## Selected passage
+--
Business is booming for fake merchants, but earlier warning signals can help banks spot risky sellers sooner, before consumers lose money, disputes snowball and trust is lost.

Image Credit: Mastercard
May 19, 2026/Mastercard
In the spring of 2020, COVID-19 transformed fear into a marketplace. Search results and social posts pointed people to offers of at-home tests, vaccines or even cures — none of which existed. The online storefronts looked credible, including the checkout button ready to make payment.
Unlike the tests, vaccines and “cures,” that button actually worked – because it was a scam.
The pandemic-era surge in digital commerce and the growth of digital payments helped millions of legitimate businesses move online fast and gave people a convenient, safe way to shop from home. But the same tools that help a real merchant launch quickly — out-of-the-box templates, targeted ads, easy payment acceptance — also made it simpler for criminals to set up fake storefronts. And in the years since, technology like generative AI has made it even harder for consumers to detect them, thanks to deepfake videos from non-existent satisfied customers, rafts of glowing testimonials generated from a single prompt and professional-grade websites and ads.
These scam merchants lure shoppers with hard-to-find items or unbelievably low prices, then take the money — sometimes shipping a low-grade counterfeit, often nothing at all — and disappear. This is a fake business problem, but it can turn into a stolen card problem. Some of these storefronts also serve as phishing expeditions, with scammers harvesting card information to make fraudulent purchases of their own or reselling the card details on the dark web. Consumers lost $442 billion worldwide to online scams, according to the Global Anti-Scam Alliance’s “Global State of Scams 2025” report.
“Digital commerce only works when people trust what’s on the other side of the screen,” says Ann Johnson, executive vice president of Security Solutions at Mastercard. “If we let scammers keep posing as legitimate businesses, we don’t just lose money — we lose confidence. We need to secure this trust for the good of the entire digital ecosystem: from consumers to banks and the honest merchants who are trying to grow.”
The challenge of AI-driven cyberattacks isn’t only the scale, but the speed at which scam merchants set up shop, with traditional warning signals arriving too late and the sheer volume of newly created businesses overwhelming early checks.
That’s the thinking behind Mastercard Merchant Trust Services, a new strategy for harnessing the company’s network-wide intelligence, advanced cyber and identity capabilities and real-time analytics to provide intelligence to distinguish legitimate merchants from risky ones, both online and in store.
+--
## Available data

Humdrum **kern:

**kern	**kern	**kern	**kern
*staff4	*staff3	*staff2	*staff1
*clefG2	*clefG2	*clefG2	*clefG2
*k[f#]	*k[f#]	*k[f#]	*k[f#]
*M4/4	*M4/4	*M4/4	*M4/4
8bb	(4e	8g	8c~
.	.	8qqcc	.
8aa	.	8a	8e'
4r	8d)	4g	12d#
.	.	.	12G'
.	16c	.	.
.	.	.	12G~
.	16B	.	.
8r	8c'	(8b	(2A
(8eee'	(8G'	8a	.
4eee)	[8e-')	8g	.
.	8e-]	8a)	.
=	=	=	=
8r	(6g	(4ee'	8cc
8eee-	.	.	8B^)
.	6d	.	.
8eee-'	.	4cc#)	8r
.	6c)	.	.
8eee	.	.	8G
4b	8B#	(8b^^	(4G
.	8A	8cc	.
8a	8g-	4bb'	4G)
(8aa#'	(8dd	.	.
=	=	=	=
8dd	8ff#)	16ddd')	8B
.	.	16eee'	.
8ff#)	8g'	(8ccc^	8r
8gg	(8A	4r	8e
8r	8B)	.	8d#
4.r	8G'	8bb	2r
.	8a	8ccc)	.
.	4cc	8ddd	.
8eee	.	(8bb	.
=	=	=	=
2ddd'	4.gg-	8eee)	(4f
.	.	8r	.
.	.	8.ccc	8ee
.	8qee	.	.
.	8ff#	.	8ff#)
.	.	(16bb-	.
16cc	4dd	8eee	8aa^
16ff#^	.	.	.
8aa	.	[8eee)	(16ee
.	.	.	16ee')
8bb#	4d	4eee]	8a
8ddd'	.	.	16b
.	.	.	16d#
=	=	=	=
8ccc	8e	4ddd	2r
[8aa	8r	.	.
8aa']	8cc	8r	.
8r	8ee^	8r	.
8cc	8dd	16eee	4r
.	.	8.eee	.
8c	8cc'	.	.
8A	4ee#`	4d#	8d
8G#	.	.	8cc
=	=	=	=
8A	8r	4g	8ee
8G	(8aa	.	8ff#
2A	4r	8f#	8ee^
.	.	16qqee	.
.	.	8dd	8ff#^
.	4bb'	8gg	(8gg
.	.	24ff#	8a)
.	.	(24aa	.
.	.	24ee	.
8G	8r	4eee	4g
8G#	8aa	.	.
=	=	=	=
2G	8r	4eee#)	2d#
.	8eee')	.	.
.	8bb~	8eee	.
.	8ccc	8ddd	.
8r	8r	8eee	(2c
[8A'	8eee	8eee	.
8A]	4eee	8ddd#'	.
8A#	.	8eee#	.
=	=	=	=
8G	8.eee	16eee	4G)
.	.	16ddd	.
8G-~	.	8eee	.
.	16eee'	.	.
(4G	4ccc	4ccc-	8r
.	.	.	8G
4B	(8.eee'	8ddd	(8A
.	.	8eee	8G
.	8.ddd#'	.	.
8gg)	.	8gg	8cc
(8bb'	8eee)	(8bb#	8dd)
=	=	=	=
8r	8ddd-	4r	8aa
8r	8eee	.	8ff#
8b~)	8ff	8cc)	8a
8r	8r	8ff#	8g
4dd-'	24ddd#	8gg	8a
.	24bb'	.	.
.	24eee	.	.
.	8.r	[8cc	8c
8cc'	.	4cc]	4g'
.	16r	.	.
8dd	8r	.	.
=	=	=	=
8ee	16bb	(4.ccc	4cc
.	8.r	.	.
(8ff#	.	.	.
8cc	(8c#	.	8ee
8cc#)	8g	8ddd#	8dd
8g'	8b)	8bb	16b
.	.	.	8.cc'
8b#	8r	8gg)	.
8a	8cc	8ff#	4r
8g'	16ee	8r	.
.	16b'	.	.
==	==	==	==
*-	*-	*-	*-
+--
## Work instruction 1
Answer these questions using the article on scam merchants:
(a) According to the Global Anti-Scam Alliance's "Global State of Scams 2025" report, how much did consumers lose worldwide to online scams?
(b) What position does Ann Johnson hold?
(c) In the spring of 2020, what three things did online offers claim to provide?
## Work instruction 2
Continue the article on scam merchants from its final sentence.

## Answer box 1
(a) $442 billion
(b) Executive vice president of Security Solutions at Mastercard
(c) At-home tests, vaccines and cures

## Answer box 2
Merchant Trust Services, announced ahead of Mastercard’s cybersecurity conference RiskX in Singapore, Mastercard’s cybersecurity, risk and innovation leadership forum, helps acquirers — the banks that service merchants — and payment service providers root out scam merchants during the time-consuming and expensive process of onboarding merchants, stopping them from opening their digital doors, or in the early stages of their “business.”
The fallout from scam merchants also impacts issuers, the cardholders’ banks, which carry the burden of consumer complaints, the dispute resolution process and the cost of replacing compromised cards. Mastercard is also launching Merchant Scam & Risk Indicator (MSRI), which provides issuers with merchant risk signals during authorization, proactively enabling fraud mitigation.
In a pilot with a leading issuer, MSRI detected approximately 80% of the issuer-identified risky merchants, with many flagged as early as 90 days prior to the issuer’s initial escalation. MSRI will be available first in Europe and the United States, with plans to expand globally within the year.
“Every bad experience online makes shoppers second-guess legitimate businesses — and that makes it harder for real merchants to win and keep customers,” says Simon Collins, Mastercard’s chief franchise officer. “When confidence cracks, businesses pay for it in more declines, more disputes and more abandoned carts.”
Watch ‘Anatomy of a scam’
Mastercard’s docuseries explores how scams work and who’s behind them. Here’s a look inside purchase scams.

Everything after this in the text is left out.